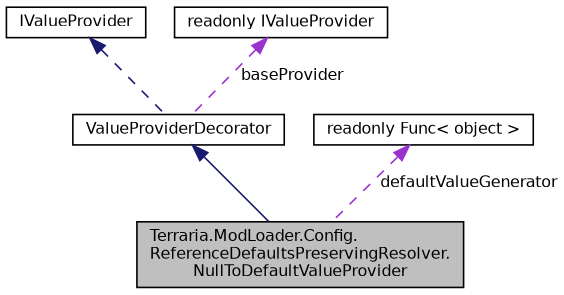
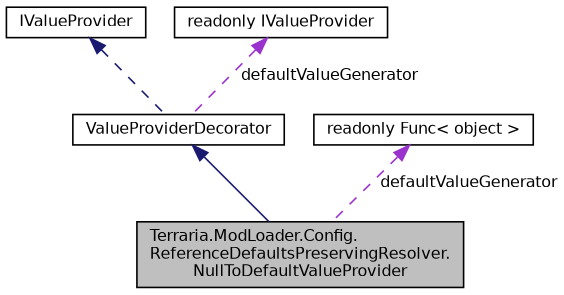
  digraph {
    node [color=black fillcolor=white fontname=Helvetica fontsize=10 shape=record style=filled]
    edge [color=midnightblue dir=back fontname=Helvetica fontsize=10 labelfontname=Helvetica labelfontsize=10 style=dashed]
    n1 [fillcolor=grey75 fontcolor=black height=0.2 label="Terraria.ModLoader.Config.\lReferenceDefaultsPreservingResolver.\lNullToDefaultValueProvider" width=0.4]
    n2 [height=0.2 label=ValueProviderDecorator width=0.4]
    n3 [height=0.2 label=IValueProvider width=0.4]
    n4 [height=0.2 label="readonly IValueProvider" width=0.4]
    n5 [height=0.2 label="readonly Func\< object \>" width=0.4]
    n2 -> n1 [style=solid]
    n3 -> n2
-   n4 -> n2 [color=darkorchid3 label=" baseProvider"]
+   n4 -> n2 [color=darkorchid3 label=" defaultValueGenerator"]
    n5 -> n1 [color=darkorchid3 label=" defaultValueGenerator"]
  }
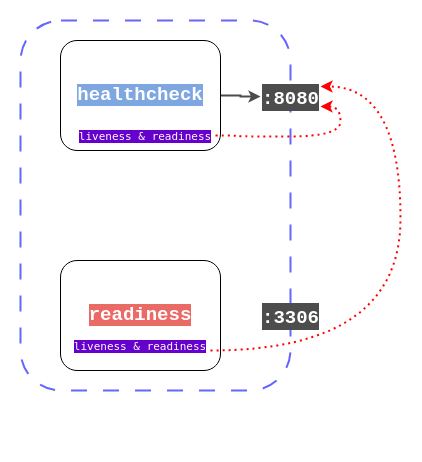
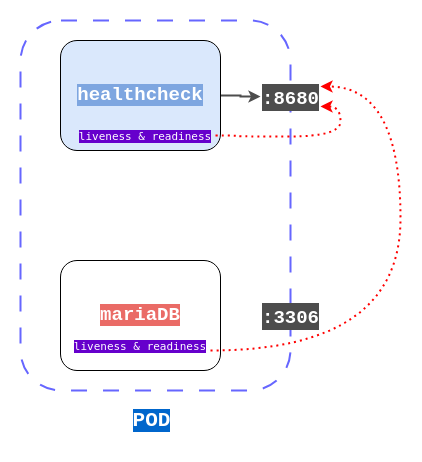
  <mxCell id="0" />
  <mxCell id="1" parent="0" />
  <mxCell id="2" value="" style="rounded=1;whiteSpace=wrap;html=1;dashed=1;dashPattern=8 8;strokeWidth=2;strokeColor=#6666FF;" vertex="1" parent="1"><mxGeometry x="20" y="20" width="270" height="370" as="geometry" /></mxCell>
  <mxCell id="3" style="edgeStyle=orthogonalEdgeStyle;rounded=0;orthogonalLoop=1;jettySize=auto;html=1;entryX=0;entryY=0.5;entryDx=0;entryDy=0;strokeColor=#4D4D4D;strokeWidth=2;" edge="1" parent="1" source="4" target="6"><mxGeometry relative="1" as="geometry" /></mxCell>
- <mxCell id="4" value="&lt;font face=&quot;Courier New&quot; style=&quot;font-size: 19px;&quot;&gt;&lt;span style=&quot;color: rgb(255, 255, 255); background-color: rgb(126, 166, 224);&quot;&gt;&lt;b&gt;&lt;font&gt;healthcheck&lt;/font&gt;&lt;/b&gt;&lt;/span&gt;&lt;/font&gt;" style="rounded=1;whiteSpace=wrap;html=1;" vertex="1" parent="1"><mxGeometry x="60" y="40" width="160" height="110" as="geometry" /></mxCell>
- <mxCell id="5" value="&lt;font style=&quot;font-size: 19px; color: rgb(255, 255, 255); background-color: rgb(234, 107, 102);&quot; face=&quot;Courier New&quot;&gt;&lt;b&gt;&lt;span&gt;readiness&lt;/span&gt;&lt;/b&gt;&lt;/font&gt;" style="rounded=1;whiteSpace=wrap;html=1;" vertex="1" parent="1"><mxGeometry x="60" y="260" width="160" height="110" as="geometry" /></mxCell>
- <mxCell id="6" value="&lt;h1 style=&quot;line-height: 180%;&quot; align=&quot;left&quot;&gt;&lt;font face=&quot;Courier New&quot;&gt;&lt;b style=&quot;background-color: rgb(77, 77, 77);&quot;&gt;&lt;font style=&quot;font-size: 19px; color: rgb(255, 255, 255); line-height: 180%;&quot;&gt;:8080&lt;/font&gt;&lt;/b&gt;&lt;/font&gt;&lt;/h1&gt;" style="text;html=1;align=left;verticalAlign=middle;whiteSpace=wrap;rounded=0;glass=0;strokeWidth=1;perimeterSpacing=0;" vertex="1" parent="1"><mxGeometry x="260" y="76" width="60" height="40" as="geometry" /></mxCell>
+ <mxCell id="4" value="&lt;font face=&quot;Courier New&quot; style=&quot;font-size: 19px;&quot;&gt;&lt;span style=&quot;color: rgb(255, 255, 255); background-color: rgb(126, 166, 224);&quot;&gt;&lt;b&gt;&lt;font&gt;healthcheck&lt;/font&gt;&lt;/b&gt;&lt;/span&gt;&lt;/font&gt;" style="rounded=1;whiteSpace=wrap;html=1;fillColor=#dae8fc;" vertex="1" parent="1"><mxGeometry x="60" y="40" width="160" height="110" as="geometry" /></mxCell>
+ <mxCell id="5" value="&lt;font style=&quot;font-size: 19px; color: rgb(255, 255, 255); background-color: rgb(234, 107, 102);&quot; face=&quot;Courier New&quot;&gt;&lt;b&gt;&lt;span&gt;mariaDB&lt;/span&gt;&lt;/b&gt;&lt;/font&gt;" style="rounded=1;whiteSpace=wrap;html=1;" vertex="1" parent="1"><mxGeometry x="60" y="260" width="160" height="110" as="geometry" /></mxCell>
+ <mxCell id="6" value="&lt;h1 style=&quot;line-height: 180%;&quot; align=&quot;left&quot;&gt;&lt;font face=&quot;Courier New&quot;&gt;&lt;b style=&quot;background-color: rgb(77, 77, 77);&quot;&gt;&lt;font style=&quot;font-size: 19px; color: rgb(255, 255, 255); line-height: 180%;&quot;&gt;:8680&lt;/font&gt;&lt;/b&gt;&lt;/font&gt;&lt;/h1&gt;" style="text;html=1;align=left;verticalAlign=middle;whiteSpace=wrap;rounded=0;glass=0;strokeWidth=1;perimeterSpacing=0;" vertex="1" parent="1"><mxGeometry x="260" y="76" width="60" height="40" as="geometry" /></mxCell>
  <mxCell id="7" value="&lt;h1 style=&quot;line-height: 180%;&quot; align=&quot;left&quot;&gt;&lt;font face=&quot;Courier New&quot;&gt;&lt;b style=&quot;background-color: rgb(77, 77, 77);&quot;&gt;&lt;font style=&quot;font-size: 19px; color: rgb(255, 255, 255); line-height: 180%;&quot;&gt;:3306&lt;/font&gt;&lt;/b&gt;&lt;/font&gt;&lt;/h1&gt;" style="text;html=1;align=left;verticalAlign=middle;whiteSpace=wrap;rounded=0;glass=0;strokeWidth=1;perimeterSpacing=0;" vertex="1" parent="1"><mxGeometry x="260" y="295" width="60" height="40" as="geometry" /></mxCell>
+ <mxCell id="8" value="&lt;div align=&quot;center&quot;&gt;&lt;font style=&quot;background-color: light-dark(rgb(0, 102, 204), rgb(255, 255, 255)); font-size: 21px; color: rgb(255, 255, 255);&quot; face=&quot;Courier New&quot;&gt;&lt;b&gt;POD&lt;/b&gt;&lt;/font&gt;&lt;/div&gt;" style="text;html=1;align=center;verticalAlign=middle;whiteSpace=wrap;rounded=0;glass=0;strokeWidth=1;perimeterSpacing=0;" vertex="1" parent="1"><mxGeometry x="114" y="400" width="75" height="40" as="geometry" /></mxCell>
  <mxCell id="9" style="edgeStyle=orthogonalEdgeStyle;rounded=0;orthogonalLoop=1;jettySize=auto;html=1;entryX=1;entryY=0.75;entryDx=0;entryDy=0;curved=1;dashed=1;dashPattern=1 2;strokeWidth=2;strokeColor=#FF0000;" edge="1" parent="1" source="10" target="6"><mxGeometry relative="1" as="geometry" /></mxCell>
  <mxCell id="10" value="&lt;div style=&quot;color: rgb(204, 204, 204); font-family: &amp;quot;Droid Sans Mono&amp;quot;, &amp;quot;monospace&amp;quot;, monospace; font-weight: normal; font-size: 14px; line-height: 19px; white-space: pre;&quot;&gt;&lt;div&gt;&lt;font style=&quot;font-size: 11px; background-color: rgb(102, 0, 204); color: rgb(255, 255, 255);&quot;&gt;&lt;span style=&quot;color: rgb(255, 255, 255);&quot;&gt;liveness &amp;amp; &lt;/span&gt;readiness&lt;/font&gt;&lt;/div&gt;&lt;/div&gt;" style="text;html=1;align=center;verticalAlign=middle;whiteSpace=wrap;rounded=0;" vertex="1" parent="1"><mxGeometry x="75" y="125" width="140" height="20" as="geometry" /></mxCell>
  <mxCell id="11" style="edgeStyle=orthogonalEdgeStyle;rounded=0;orthogonalLoop=1;jettySize=auto;html=1;entryX=1;entryY=0.25;entryDx=0;entryDy=0;curved=1;dashed=1;dashPattern=1 2;strokeWidth=2;strokeColor=#FF0000;" edge="1" parent="1" source="12" target="6"><mxGeometry relative="1" as="geometry"><Array as="points"><mxPoint x="400" y="350" /><mxPoint x="400" y="86" /></Array></mxGeometry></mxCell>
  <mxCell id="12" value="&lt;div style=&quot;color: rgb(204, 204, 204); font-family: &amp;quot;Droid Sans Mono&amp;quot;, &amp;quot;monospace&amp;quot;, monospace; font-weight: normal; font-size: 14px; line-height: 19px; white-space: pre;&quot;&gt;&lt;div&gt;&lt;font style=&quot;font-size: 11px; background-color: rgb(102, 0, 204); color: rgb(255, 255, 255);&quot;&gt;&lt;span style=&quot;color: rgb(255, 255, 255);&quot;&gt;liveness &amp;amp; &lt;/span&gt;readiness&lt;/font&gt;&lt;/div&gt;&lt;/div&gt;" style="text;html=1;align=center;verticalAlign=middle;whiteSpace=wrap;rounded=0;" vertex="1" parent="1"><mxGeometry x="70" y="335" width="140" height="20" as="geometry" /></mxCell>
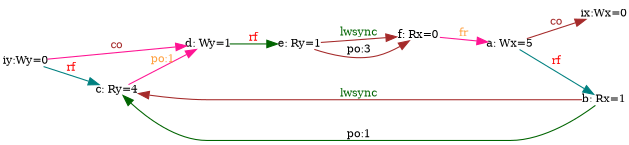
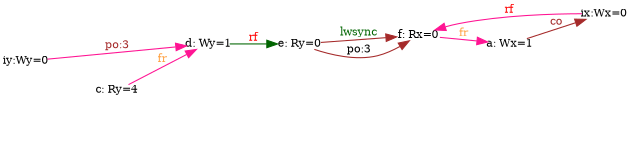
  digraph {
    rankdir=LR
    node [fixedsize=true fontsize=10 shape=none]
    edge [color=deeppink fontcolor=red fontsize=10]
    n1 [height=0.138889 label="iy:Wy=0" width=0.555556]
    n2 [height=0.138889 label="c: Ry=4" width=0.555556]
    n3 [height=0.138889 label="d: Wy=1" width=0.555556]
-   n4 [height=0.138889 label="e: Ry=1" width=0.555556]
+   n4 [height=0.138889 label="e: Ry=0" width=0.555556]
    n5 [height=0.138889 label="ix:Wx=0" width=0.555556]
    n6 [height=0.138889 label="f: Rx=0" width=0.555556]
-   n7 [height=0.138889 label="a: Wx=5" width=0.555556]
-   n8 [height=0.138889 label="b: Rx=1" width=0.555556]
-   n1 -> n2 [color=teal label=rf]
-   n1 -> n3 [fontcolor=brown label=co]
-   n2 -> n3 [fontcolor="#ffa040" label="po:1"]
+   n7 [height=0.138889 label="a: Wx=1" width=0.555556]
+   n1 -> n3 [fontcolor=brown label="po:3"]
+   n2 -> n3 [fontcolor="#ffa040" label=fr]
    n3 -> n4 [color=darkgreen label=rf]
    n4 -> n6 [color=brown fontcolor=black label="po:3"]
    n4 -> n6 [color=brown fontcolor=darkgreen label=lwsync]
+   n5 -> n6 [label=rf]
    n6 -> n7 [fontcolor="#ffa040" label=fr]
    n7 -> n5 [color=brown fontcolor=brown label=co]
-   n7 -> n8 [color=teal label=rf]
-   n8 -> n2 [color=darkgreen fontcolor=black label="po:1"]
-   n8 -> n2 [color=brown fontcolor=darkgreen label=lwsync]
  }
#####
--- YOUR OBJECTIVE ---
Reproduce the data verbatim from its first line down to the line holding "edge [color=midnightblue dir=back", with both ends included, and leave out the pictures.

--- RESPONSE ---
  digraph {
    node [color=black fillcolor=white fontname=Helvetica fontsize=10 shape=record style=filled]
    edge [color=midnightblue dir=back fontname=Helvetica fontsize=10 labelfontname=Helvetica labelfontsize=10 style=dashed]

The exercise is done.